Texting and driving is an epidemic. Today my niece Christina, a senior at Newtown High School in Newtown, CT, sent her family a short video she produced about the perils of distracted driving. Her compelling video caused me to self-evaluate.
I constantly remind my three children not to use their phones while operating a vehicle. I persistently remind them about the dangers and costs of doing so, yet I am loathe to admit that I often find myself in the corner of “Do as I say, not as I do.” As a responsible adult and parent, I should know better. As an attorney, I really should know better, since I have seen the devastating results of texting and driving from both sides. Our firm has represented families who’ve lost loved ones in car accidents triggered by texting while driving or other similar distractions, as well as defendants charged with causing an accident.

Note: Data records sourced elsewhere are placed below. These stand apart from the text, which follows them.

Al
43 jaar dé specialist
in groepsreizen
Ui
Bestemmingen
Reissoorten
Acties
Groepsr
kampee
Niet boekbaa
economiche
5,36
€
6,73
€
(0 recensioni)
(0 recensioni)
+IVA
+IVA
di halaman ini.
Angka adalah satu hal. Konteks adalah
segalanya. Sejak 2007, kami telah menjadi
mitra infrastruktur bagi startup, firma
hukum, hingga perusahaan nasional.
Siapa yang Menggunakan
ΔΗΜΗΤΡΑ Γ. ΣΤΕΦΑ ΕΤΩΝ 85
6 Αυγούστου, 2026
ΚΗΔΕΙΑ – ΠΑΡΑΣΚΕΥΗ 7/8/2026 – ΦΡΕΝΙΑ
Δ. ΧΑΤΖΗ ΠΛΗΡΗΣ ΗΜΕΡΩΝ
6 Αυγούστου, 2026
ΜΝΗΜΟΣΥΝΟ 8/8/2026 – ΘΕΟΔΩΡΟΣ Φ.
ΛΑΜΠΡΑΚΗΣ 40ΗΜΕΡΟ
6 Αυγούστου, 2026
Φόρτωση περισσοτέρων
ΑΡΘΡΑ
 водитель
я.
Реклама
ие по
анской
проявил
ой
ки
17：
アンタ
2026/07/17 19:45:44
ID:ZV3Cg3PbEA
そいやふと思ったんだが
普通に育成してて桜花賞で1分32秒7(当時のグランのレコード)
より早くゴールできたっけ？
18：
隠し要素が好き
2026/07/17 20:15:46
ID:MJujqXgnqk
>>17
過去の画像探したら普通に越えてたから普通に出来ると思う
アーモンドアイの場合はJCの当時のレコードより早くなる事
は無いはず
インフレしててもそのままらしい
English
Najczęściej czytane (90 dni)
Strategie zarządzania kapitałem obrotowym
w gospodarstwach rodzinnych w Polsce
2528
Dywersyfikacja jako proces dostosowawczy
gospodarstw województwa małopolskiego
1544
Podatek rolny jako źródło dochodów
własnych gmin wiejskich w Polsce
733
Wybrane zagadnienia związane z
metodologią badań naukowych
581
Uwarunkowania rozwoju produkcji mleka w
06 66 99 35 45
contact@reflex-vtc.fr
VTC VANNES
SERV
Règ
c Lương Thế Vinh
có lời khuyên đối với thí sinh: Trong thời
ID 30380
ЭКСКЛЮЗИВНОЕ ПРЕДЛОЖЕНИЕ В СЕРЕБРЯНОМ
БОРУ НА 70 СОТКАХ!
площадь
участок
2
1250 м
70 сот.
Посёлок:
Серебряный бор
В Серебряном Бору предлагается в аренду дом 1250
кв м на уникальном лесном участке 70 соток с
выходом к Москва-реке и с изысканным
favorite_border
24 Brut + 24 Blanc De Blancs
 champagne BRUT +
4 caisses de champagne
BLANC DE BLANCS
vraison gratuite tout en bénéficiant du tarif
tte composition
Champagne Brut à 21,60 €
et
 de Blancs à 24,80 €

It’s always tragic for all involved.
Some alarming stats include:
- Teens have the highest crash rate of any group in the U.S., and almost 60% of those crashes involve distracted driving (American Auto Association [AAA] Foundation for Traffic Safety)
- While 94% of teen drivers acknowledge the dangers of texting and driving, 35% admitted to doing it anyway. (Shocking Statistics That Will Make You Think Twice About Grabbing Your Phone)
- Overall, nine Americans perish each day in accidents that involved distracted driving – using a cellphone, texting, or eating (10 Statistics That Capture The Dangers of Texting and Driving, Huffington Post)
I, too, understand the dangers, but too many times I reach for my phone. I rationalize that there are no cars around me and I might miss something important. But all that’s in the past because as Christina tells us in her video, all messages can wait, and no message is that important.
Christina is an honor student who will attend college next year and hopes to make film study part of her future. Importantly, she took time today to write and produce a short video to warn us and to help us understand something that we all should know. Don’t text and drive! Thank you, Christina; you have taken the time to care about your fellow students, friends, and family.